## About this task
The reply to the records below should contain exactly the lines from the line with "left hip: (97, 412)" through the line with "right hip: (789, 179)", and nothing besides.

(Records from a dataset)
┄┄┄┄┄┄┄┄┄┄┄┄┄┄┄┄┄┄┄┄

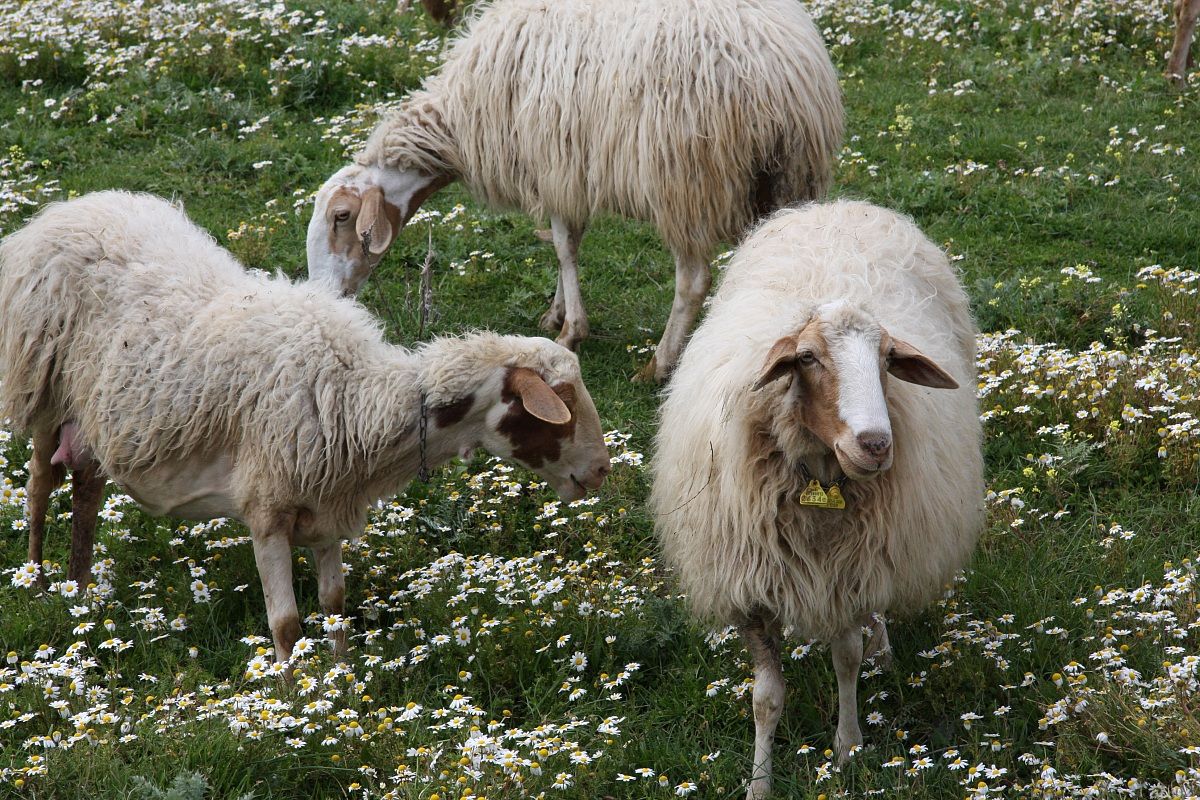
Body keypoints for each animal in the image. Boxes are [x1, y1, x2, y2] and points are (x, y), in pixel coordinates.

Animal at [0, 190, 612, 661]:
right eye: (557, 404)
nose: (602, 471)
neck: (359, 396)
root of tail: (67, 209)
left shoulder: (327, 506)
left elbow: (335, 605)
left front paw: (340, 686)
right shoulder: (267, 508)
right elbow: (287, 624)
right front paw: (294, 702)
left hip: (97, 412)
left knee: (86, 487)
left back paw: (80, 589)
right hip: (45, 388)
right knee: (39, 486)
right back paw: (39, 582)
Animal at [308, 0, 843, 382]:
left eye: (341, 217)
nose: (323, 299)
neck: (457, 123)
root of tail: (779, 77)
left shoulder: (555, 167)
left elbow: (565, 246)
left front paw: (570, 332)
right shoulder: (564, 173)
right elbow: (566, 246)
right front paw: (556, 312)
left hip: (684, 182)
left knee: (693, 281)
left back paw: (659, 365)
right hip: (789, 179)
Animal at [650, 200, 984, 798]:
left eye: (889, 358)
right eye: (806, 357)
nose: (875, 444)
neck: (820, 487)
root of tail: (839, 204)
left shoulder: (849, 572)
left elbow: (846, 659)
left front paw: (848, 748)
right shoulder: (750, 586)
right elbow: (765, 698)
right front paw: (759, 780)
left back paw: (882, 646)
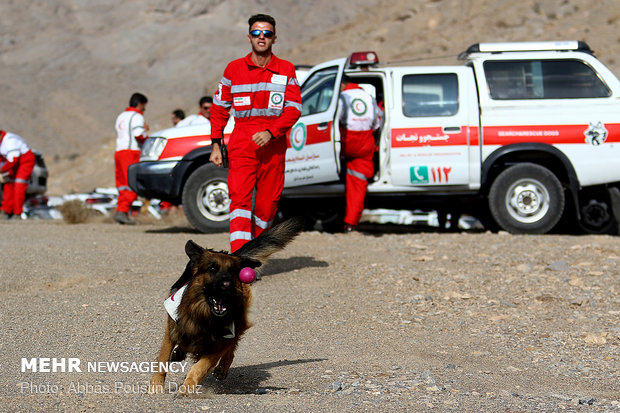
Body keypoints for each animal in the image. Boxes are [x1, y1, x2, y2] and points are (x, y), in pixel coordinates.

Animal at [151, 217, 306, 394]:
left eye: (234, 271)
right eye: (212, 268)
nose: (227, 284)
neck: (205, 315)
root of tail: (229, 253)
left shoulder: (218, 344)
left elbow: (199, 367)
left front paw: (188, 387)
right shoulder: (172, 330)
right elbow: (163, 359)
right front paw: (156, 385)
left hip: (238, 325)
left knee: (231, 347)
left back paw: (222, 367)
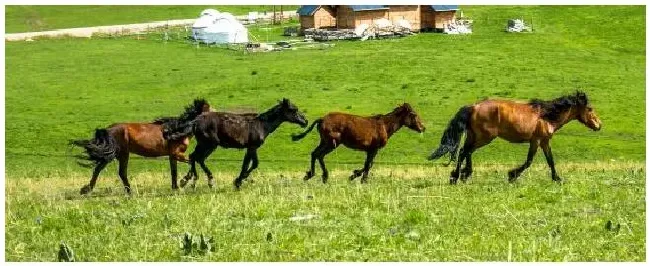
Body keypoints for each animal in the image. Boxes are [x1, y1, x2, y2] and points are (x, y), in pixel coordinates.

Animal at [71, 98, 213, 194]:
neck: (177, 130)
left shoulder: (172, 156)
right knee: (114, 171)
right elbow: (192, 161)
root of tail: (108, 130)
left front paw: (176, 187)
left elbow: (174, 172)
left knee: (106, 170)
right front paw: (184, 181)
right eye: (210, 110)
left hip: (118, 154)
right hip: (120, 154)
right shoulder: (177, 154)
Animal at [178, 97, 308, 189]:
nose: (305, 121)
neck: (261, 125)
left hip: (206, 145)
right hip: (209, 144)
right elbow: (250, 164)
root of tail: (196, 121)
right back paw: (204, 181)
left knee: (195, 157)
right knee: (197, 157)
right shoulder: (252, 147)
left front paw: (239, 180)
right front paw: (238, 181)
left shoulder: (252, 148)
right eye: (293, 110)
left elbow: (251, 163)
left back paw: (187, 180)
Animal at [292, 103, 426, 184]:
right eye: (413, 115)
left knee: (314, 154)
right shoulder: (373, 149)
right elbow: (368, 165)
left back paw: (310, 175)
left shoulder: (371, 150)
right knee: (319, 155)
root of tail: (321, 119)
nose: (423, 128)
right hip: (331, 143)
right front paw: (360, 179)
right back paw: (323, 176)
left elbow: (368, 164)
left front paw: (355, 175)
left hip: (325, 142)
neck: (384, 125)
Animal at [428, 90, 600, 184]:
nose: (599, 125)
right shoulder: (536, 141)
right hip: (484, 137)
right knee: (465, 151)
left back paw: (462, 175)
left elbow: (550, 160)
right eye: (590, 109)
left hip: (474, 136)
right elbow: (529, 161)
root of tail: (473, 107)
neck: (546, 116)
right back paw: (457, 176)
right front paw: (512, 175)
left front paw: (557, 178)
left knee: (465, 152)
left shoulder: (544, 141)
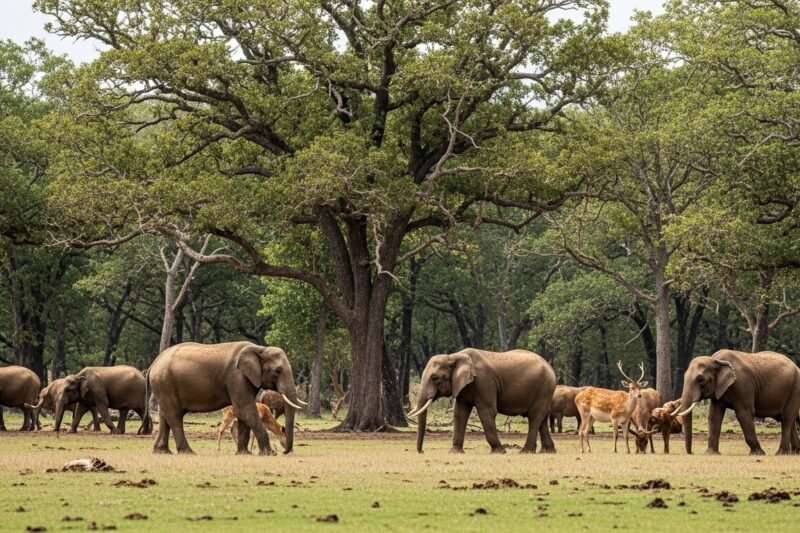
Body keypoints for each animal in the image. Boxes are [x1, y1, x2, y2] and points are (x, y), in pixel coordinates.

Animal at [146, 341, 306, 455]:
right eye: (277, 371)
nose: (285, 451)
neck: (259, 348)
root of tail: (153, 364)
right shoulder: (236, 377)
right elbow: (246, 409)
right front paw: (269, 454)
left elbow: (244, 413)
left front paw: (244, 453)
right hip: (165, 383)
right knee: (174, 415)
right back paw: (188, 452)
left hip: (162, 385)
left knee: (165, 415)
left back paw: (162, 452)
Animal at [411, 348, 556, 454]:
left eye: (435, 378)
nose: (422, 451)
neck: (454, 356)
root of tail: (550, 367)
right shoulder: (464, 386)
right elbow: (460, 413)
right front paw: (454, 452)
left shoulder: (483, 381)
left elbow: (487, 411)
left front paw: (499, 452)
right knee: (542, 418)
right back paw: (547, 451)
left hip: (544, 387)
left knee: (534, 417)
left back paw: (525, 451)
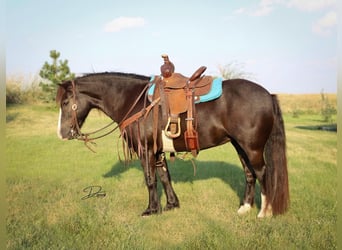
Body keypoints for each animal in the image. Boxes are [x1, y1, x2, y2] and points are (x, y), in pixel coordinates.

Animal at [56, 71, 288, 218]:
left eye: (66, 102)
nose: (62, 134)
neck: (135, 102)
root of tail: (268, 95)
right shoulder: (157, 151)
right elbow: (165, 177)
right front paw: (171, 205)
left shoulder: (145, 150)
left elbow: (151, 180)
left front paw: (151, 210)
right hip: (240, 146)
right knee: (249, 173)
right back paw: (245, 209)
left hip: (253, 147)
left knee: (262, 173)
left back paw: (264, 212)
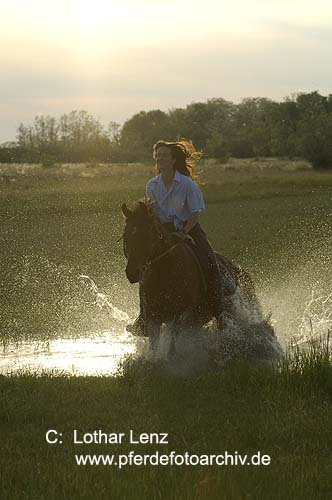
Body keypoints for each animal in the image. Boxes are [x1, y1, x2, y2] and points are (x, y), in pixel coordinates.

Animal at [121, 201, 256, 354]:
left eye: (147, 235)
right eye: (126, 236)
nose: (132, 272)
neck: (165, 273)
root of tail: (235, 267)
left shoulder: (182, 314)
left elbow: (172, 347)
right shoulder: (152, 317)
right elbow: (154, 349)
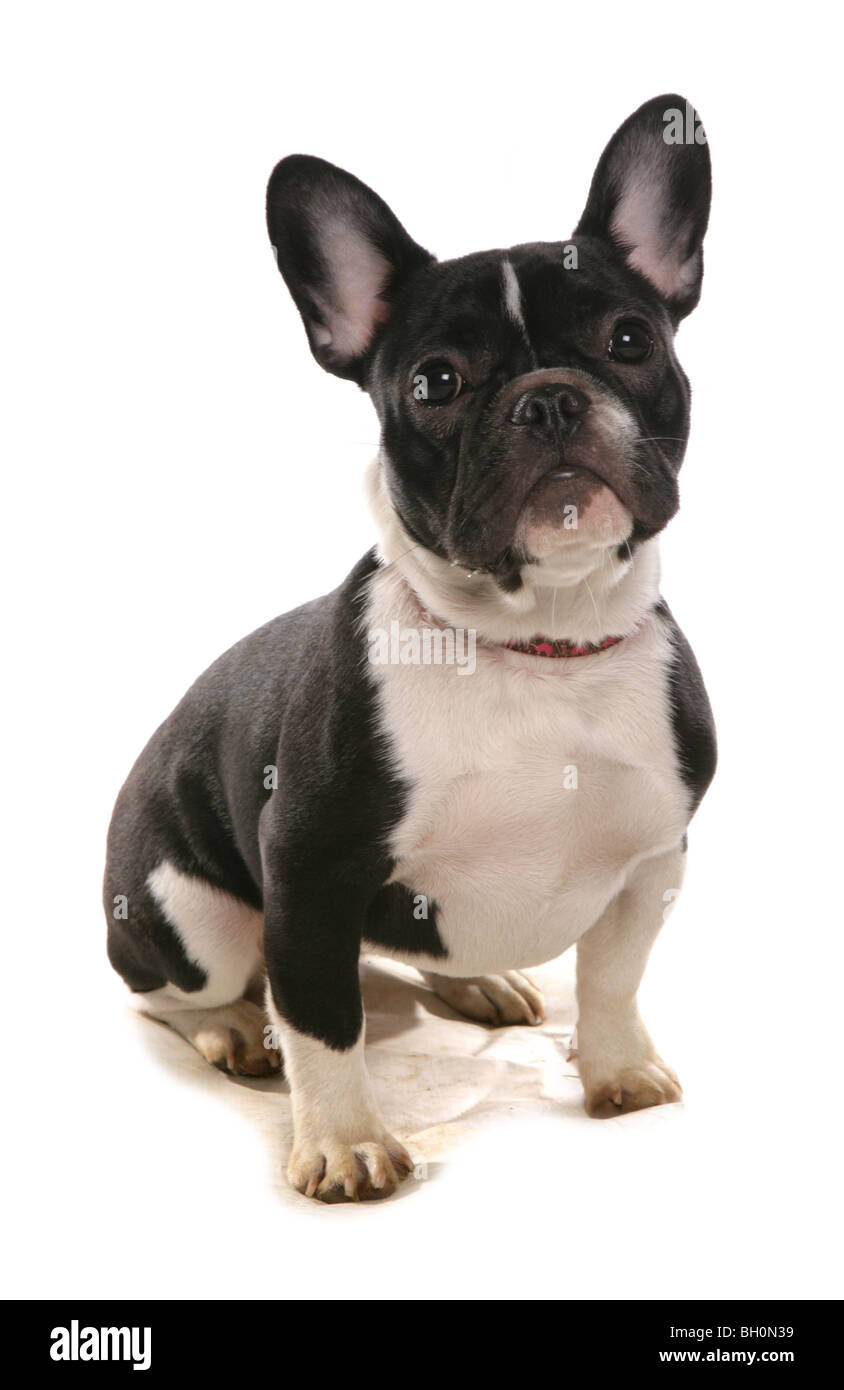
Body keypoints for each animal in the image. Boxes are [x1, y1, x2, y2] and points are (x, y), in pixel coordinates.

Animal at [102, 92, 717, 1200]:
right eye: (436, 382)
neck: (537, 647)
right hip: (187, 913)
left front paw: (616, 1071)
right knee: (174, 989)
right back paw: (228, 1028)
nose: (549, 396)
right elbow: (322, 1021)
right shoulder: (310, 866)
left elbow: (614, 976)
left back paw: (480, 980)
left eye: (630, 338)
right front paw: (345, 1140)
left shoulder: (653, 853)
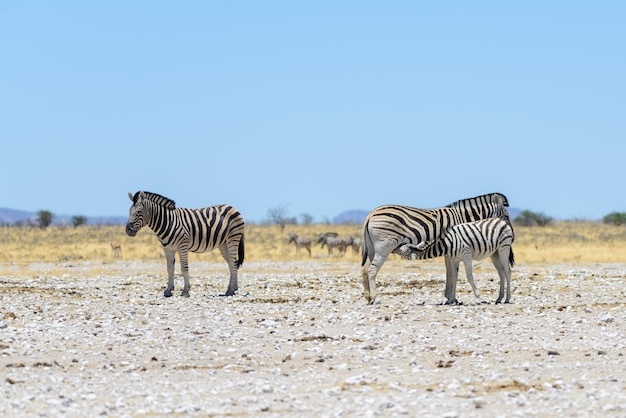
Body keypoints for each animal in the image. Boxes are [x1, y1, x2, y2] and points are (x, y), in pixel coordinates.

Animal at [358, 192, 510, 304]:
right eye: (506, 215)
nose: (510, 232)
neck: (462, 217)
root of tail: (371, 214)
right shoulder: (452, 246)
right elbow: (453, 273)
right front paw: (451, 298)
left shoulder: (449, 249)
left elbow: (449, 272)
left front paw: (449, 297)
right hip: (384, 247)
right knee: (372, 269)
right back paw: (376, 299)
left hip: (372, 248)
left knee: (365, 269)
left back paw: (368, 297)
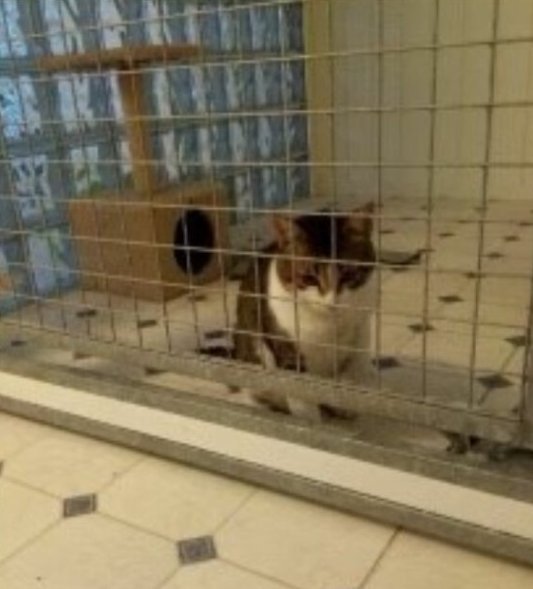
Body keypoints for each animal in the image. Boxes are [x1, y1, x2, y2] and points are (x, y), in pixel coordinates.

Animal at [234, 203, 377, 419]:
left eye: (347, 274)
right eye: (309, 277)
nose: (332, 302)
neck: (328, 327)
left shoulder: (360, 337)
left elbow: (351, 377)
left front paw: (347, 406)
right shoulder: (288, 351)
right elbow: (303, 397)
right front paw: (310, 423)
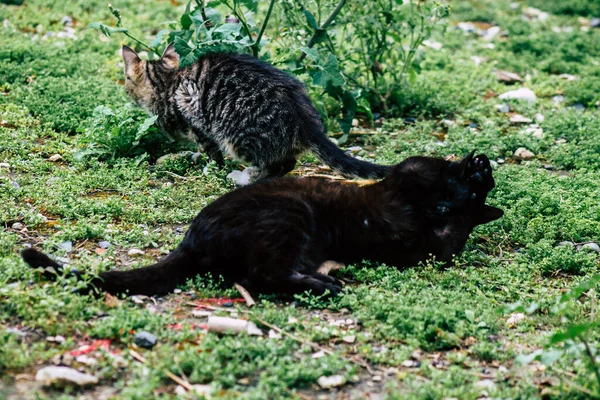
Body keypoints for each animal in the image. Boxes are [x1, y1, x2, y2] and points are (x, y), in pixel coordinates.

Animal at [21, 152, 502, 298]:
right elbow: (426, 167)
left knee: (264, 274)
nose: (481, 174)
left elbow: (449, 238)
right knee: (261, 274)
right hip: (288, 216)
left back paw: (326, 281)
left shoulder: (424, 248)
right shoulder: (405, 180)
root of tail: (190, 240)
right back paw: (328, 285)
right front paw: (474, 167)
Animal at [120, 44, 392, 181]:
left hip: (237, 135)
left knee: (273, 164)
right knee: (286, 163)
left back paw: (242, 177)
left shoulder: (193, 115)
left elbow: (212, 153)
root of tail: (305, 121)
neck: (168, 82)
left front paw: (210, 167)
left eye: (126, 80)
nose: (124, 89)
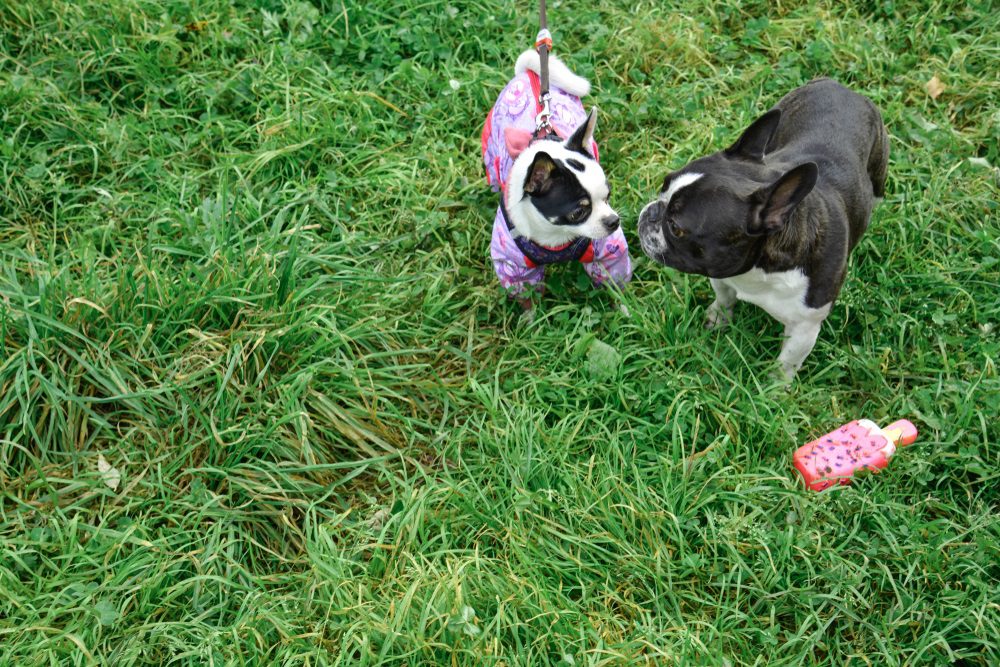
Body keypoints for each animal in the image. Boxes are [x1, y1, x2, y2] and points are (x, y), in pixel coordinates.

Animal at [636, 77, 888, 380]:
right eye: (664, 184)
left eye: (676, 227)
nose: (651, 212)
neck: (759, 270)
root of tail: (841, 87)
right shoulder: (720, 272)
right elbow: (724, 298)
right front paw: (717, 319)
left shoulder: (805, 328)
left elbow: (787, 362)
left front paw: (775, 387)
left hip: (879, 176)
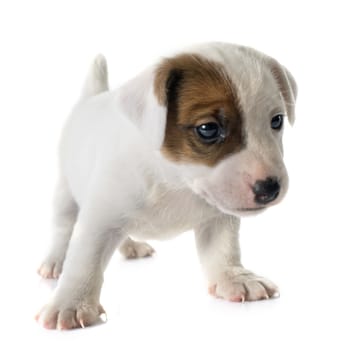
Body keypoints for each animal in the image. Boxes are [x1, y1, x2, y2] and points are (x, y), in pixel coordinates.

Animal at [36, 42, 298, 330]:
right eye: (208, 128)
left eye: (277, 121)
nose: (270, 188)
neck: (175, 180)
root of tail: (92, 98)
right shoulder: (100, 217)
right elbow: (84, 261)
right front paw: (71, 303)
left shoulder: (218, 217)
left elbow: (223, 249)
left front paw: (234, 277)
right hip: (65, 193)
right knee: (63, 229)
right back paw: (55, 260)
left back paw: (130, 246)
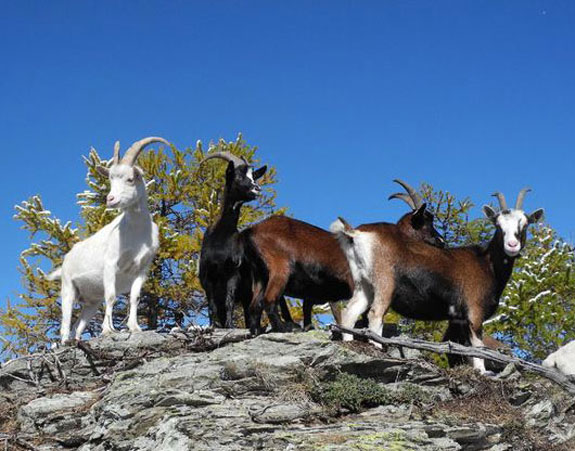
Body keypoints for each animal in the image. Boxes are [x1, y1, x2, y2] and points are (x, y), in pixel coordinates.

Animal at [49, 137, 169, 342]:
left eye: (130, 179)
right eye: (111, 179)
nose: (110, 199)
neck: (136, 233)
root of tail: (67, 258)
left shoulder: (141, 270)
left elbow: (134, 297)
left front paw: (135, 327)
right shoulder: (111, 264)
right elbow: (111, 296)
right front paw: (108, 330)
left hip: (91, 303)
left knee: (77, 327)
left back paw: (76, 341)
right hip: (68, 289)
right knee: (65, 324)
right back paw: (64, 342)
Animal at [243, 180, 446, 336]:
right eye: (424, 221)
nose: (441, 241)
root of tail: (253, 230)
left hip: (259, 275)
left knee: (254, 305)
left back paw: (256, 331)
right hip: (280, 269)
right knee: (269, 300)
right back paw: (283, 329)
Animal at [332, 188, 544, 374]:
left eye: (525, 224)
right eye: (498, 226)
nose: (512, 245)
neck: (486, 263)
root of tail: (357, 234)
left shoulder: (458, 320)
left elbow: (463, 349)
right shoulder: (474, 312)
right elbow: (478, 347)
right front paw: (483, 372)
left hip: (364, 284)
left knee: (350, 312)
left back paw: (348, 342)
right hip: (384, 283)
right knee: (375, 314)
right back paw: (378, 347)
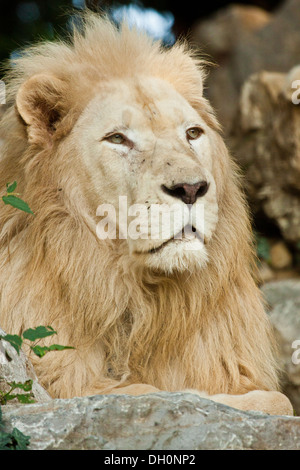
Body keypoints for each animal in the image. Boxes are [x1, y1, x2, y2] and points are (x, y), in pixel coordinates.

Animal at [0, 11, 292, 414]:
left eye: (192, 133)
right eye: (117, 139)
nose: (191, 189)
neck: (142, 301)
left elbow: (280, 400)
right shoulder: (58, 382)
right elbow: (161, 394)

┄┄┄┄┄┄┄┄┄┄┄┄┄┄┄┄┄┄┄┄

## Task result
left hip: (97, 412)
left knee: (86, 487)
left back paw: (80, 589)
right hip: (45, 388)
right knee: (39, 486)
right back paw: (39, 582)
Animal at [308, 0, 843, 382]:
left eye: (341, 217)
nose: (323, 299)
neck: (457, 123)
root of tail: (779, 77)
left shoulder: (555, 167)
left elbow: (565, 246)
left front paw: (570, 332)
right shoulder: (564, 173)
right elbow: (566, 246)
right front paw: (556, 312)
left hip: (684, 182)
left knee: (693, 281)
left back paw: (659, 365)
right hip: (789, 179)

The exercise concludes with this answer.